Around 1 million years ago, just prior to the Pleistocene epoch, northern Indiana was covered by the Teays River system, which flowed northwest out of Virginia, West Virginia, and Ohio, entering Indiana at Adams County and flowing about 49 miles south of what is now Syracuse Lake.

=== Post-glaciation ===
After the last glaciation period, the land was left with kettle holes and hilly moraines. The land supported large vast Picea evergreen forests and balsam poplar, which gave way to hardwoods of oak and hickory. Animal life included Glyptodon, saber-toothed cat, mastodon, short-faced bear, dire wolf, ground sloth, giant beaver, peccary, stag-moose and ancient bison. Lakes would have sturgeon, whitefish, pike, pickerel, and muskellunge.

=== Human inhabitation ===
The ground around Syracuse Lake and Syracuse was first settled by the people of the Glacial Kame culture, who would leave behind artifacts and burial sites.

=== The Syracuse dugout ===
In 1959, Dick Jamison of Syracuse was fishing in 4 or 5 ft of water just off the southeast shore. He saw beneath the water what he thought was a large, water-soaked log, with one end protruding from the green algae moss. He and his father returned and removed moss, marl, and slime, exposing a blackened dugout canoe made of a tulip tree, measuring 21 ft and between 3–4 ft wide. Age and exposure had rotted away most of the boat's sides. It was thought that the canoe belonged to Miami Indians or fur traders, or by very early settlers, and that it was abandoned on the old shore before the lake was raised by a dam built in 1834.

=== Indian Hill ===
Indian Hill is located on the north shore of Syracuse Lake, 1.5 miles to the east of the town of Syracuse. It was a cemetery for the Indians of the area, who interred their dead in trees. Eventually the wrapping around the dead would disintegrate, causing the skeletal remains to fall to the ground.

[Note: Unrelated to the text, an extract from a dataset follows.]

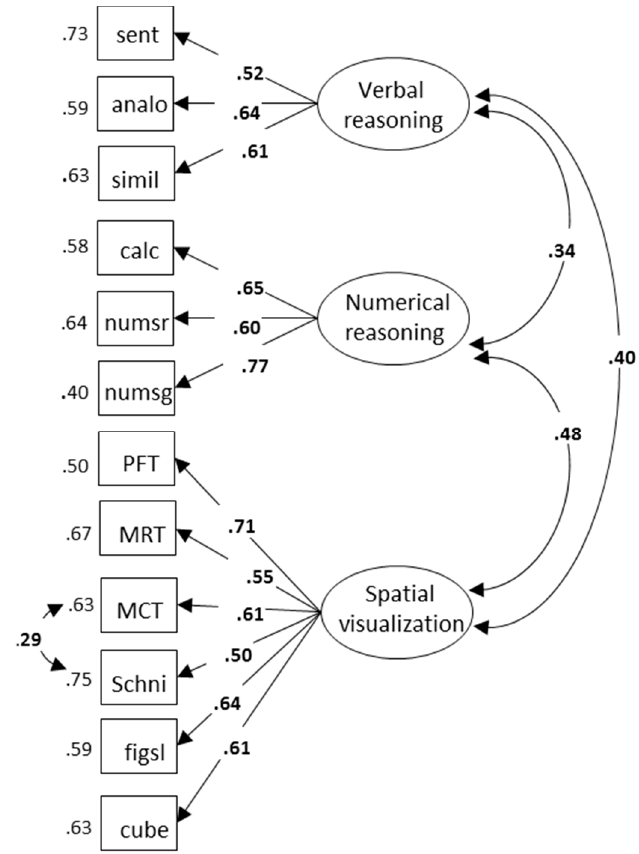
Figure 1. Three correlated factors model of cognitive abilities. Sent = Sentence completion; Analo = Analogies; Simil = similarities; Calc = Calculations; Numsr = Number series; Numsg = Numerical signs; PFT = Paper Folding Test; MRT = Mental Rotations Test; MCT = Mental Cutting Test; Schni = Schnitte; Figsl = Figure selection. All paths are significant at p < 0.001.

===Accounts of sturgeon===
In 1912, Bing Raymond caught a 32 in sturgeon in Lake Syracuse off the lake's extreme northwest side, near a place called China. Another sturgeon was seen about the same year by four men. The third account occurred in the 1920s, when Charlotte White discovered a disabled sturgeon measuring 7 ft, 3 inches and weighing 130 lb, suffocated by a pair of waterwings caught in its gills.

== Current population ==
Syracuse, like its neighbor, Lake Wawasee, is lined with many homes used seasonally and by those who live there year-round.